12. The method of claim 1, further comprising:

determining importance levels for each of the occurrences of the code symbols contained in the source code; and

generating an index for lookup of the occurrences of the code symbols, locations of the occurrences of the code symbols in the source code, and the importance levels for the occurrences of the code symbols.

13. The method of claim 1, wherein the importance level is represented by an importance score, and wherein determining the importance level for the code snippet, the code snippet containing a plurality of occurrences of code symbols, comprises:

determining importance scores for the plurality of occurrences of code symbols; and

combining the importance scores for the plurality of occurrences of code symbols.

14. The method of claim 1, further comprising storing the determined importance levels in a database.

15. The method of claim 14, further comprising:

in response to receiving a search query from a user to search for a code symbol in the source code, determining that the importance levels associated with the search query have been pre-determined and stored in a database; and

determining the importance levels by retrieving the importance levels from the database.

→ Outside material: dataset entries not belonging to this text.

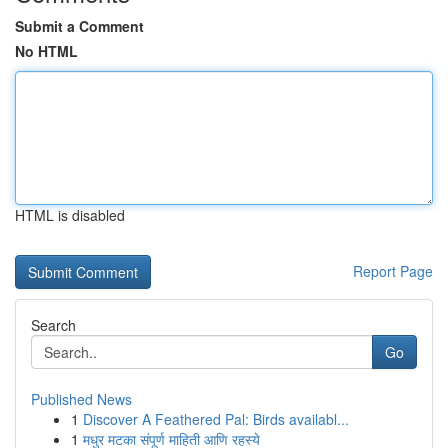
Submit a Comment
No HTML
HTML is disabled
Report Page
Search
Go
Published News
1
Discover A Feathered Pal: Birds availabl...
1
मधुर मटका संपूर्ण माहिती आणि रहस्ये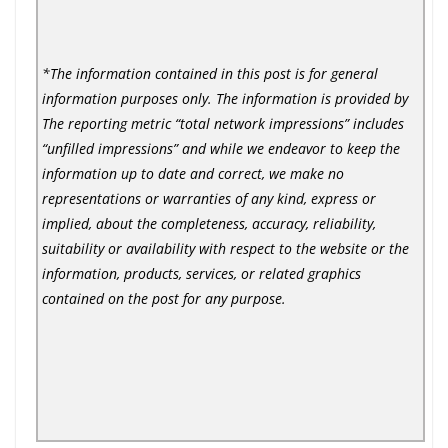
*The information contained in this post is for general
information purposes only. The information is provided by
The reporting metric “total network impressions” includes
“unfilled impressions” and while we endeavor to keep the
information up to date and correct, we make no
representations or warranties of any kind, express or
implied, about the completeness, accuracy, reliability,
suitability or availability with respect to the website or the
information, products, services, or related graphics
contained on the post for any purpose.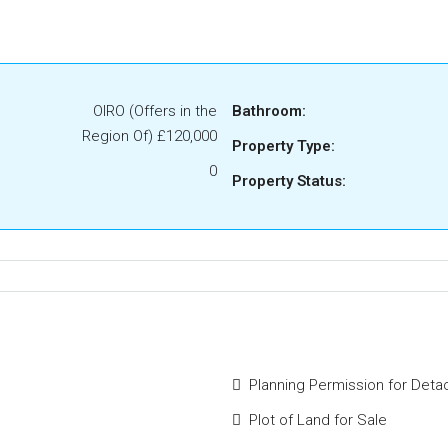
OIRO (Offers in the
Bathroom:
Region Of)
£120,000
Property Type:
0
Property Status:
Planning Permission for Deta
Plot of Land for Sale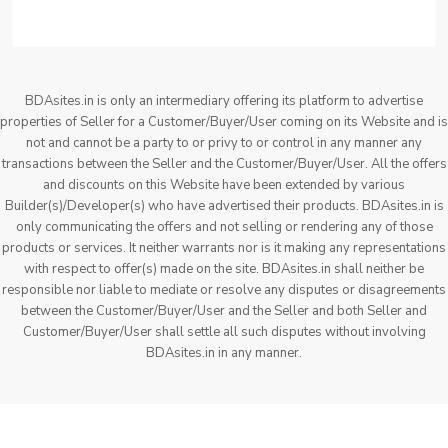
BDAsites.in is only an intermediary offering its platform to advertise
properties of Seller for a Customer/Buyer/User coming on its Website and is
not and cannot be a party to or privy to or control in any manner any
transactions between the Seller and the Customer/Buyer/User. All the offers
and discounts on this Website have been extended by various
Builder(s)/Developer(s) who have advertised their products. BDAsites.in is
only communicating the offers and not selling or rendering any of those
products or services. It neither warrants nor is it making any representations
with respect to offer(s) made on the site. BDAsites.in shall neither be
responsible nor liable to mediate or resolve any disputes or disagreements
between the Customer/Buyer/User and the Seller and both Seller and
Customer/Buyer/User shall settle all such disputes without involving
BDAsites.in in any manner.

16. A method for ranking code search results, the method implementable by a computing system, the method comprising:

in response to receiving a search query from a user to search for a code symbol or a code snippet in source code: determining whether the importance levels associated with the search query have already been determined for the source code; if the importance levels associated with the search query have already been determined for the source code: retrieving the already determined importance levels; obtaining importance scores represented by the already determined importance levels; and ranking the occurrences of the code symbol based on the importance scores. if the importance levels associated with the search query have not been already been determined, determining the importance levels in real time.

17. The method of claim 16, wherein determining the importance levels comprises:

retrieving one or more Abstract Syntax Trees (ASTs) associated with the source code, the ASTs describing syntax knowledge of the source code, the source code comprising a collection of computer instructions using a programming language, the source code further comprising code symbols;

generating a knowledge graph based on the one or more ASTs, the knowledge graph describing relationships between occurrences of the code symbols contained in the source code; and

based on the knowledge graph, determining an importance level for each occurrence of a code symbol contained in the source code contained in the source code.

18. The method of claim 17, wherein the search query from the user is to search for a code snippet in the source code, the method further comprising:

determining importance scores for occurrences of the code symbols within each occurrence of the code snippet;

combining the importance scores for the occurrences of the code symbols within each occurrence of the code snippet to obtain a combined importance score for the each occurrence of the code snippet; and

ranking the occurrences of the code snippet based on the combined importance score for the each occurrence of the code snippet.

19. The method of claim 18, wherein determining importance scores comprises retrieving the importance scores for occurrences of the code symbols from a database.

20. A system for ranking code search results, the system comprising:

one or more processors; and a

memory storing instructions that, when executed by the one or more processors, cause the system to perform: receiving a search query from a user to search for a code symbol or a code snippet; obtaining source code containing occurrences of the code symbol or the code snippet; determining importance scores for occurrences of the code symbol or the code snippet contained in the source code; ranking the occurrences of the code symbol or the code snippet based on the importance scores, for providing to a user in response to the code search query; and causing the ranked occurrence of the code symbols or the code snippets to be presented to a user.